━━━━━ Record excerpts

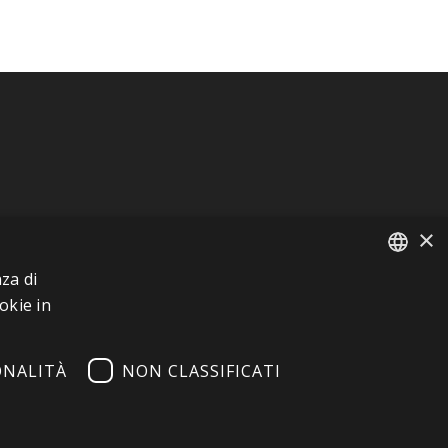
×
za di
FRENCH
okie in
ITALIAN
ONALITÀ
NON CLASSIFICATI
GERMAN
ENGLISH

━━━━━━━━━━

# [Your assignment]
Reproduce every record in full. Leave out the images.

# [Answer to the problem]
×
za di
FRENCH
okie in
ITALIAN
ONALITÀ
NON CLASSIFICATI
GERMAN
ENGLISH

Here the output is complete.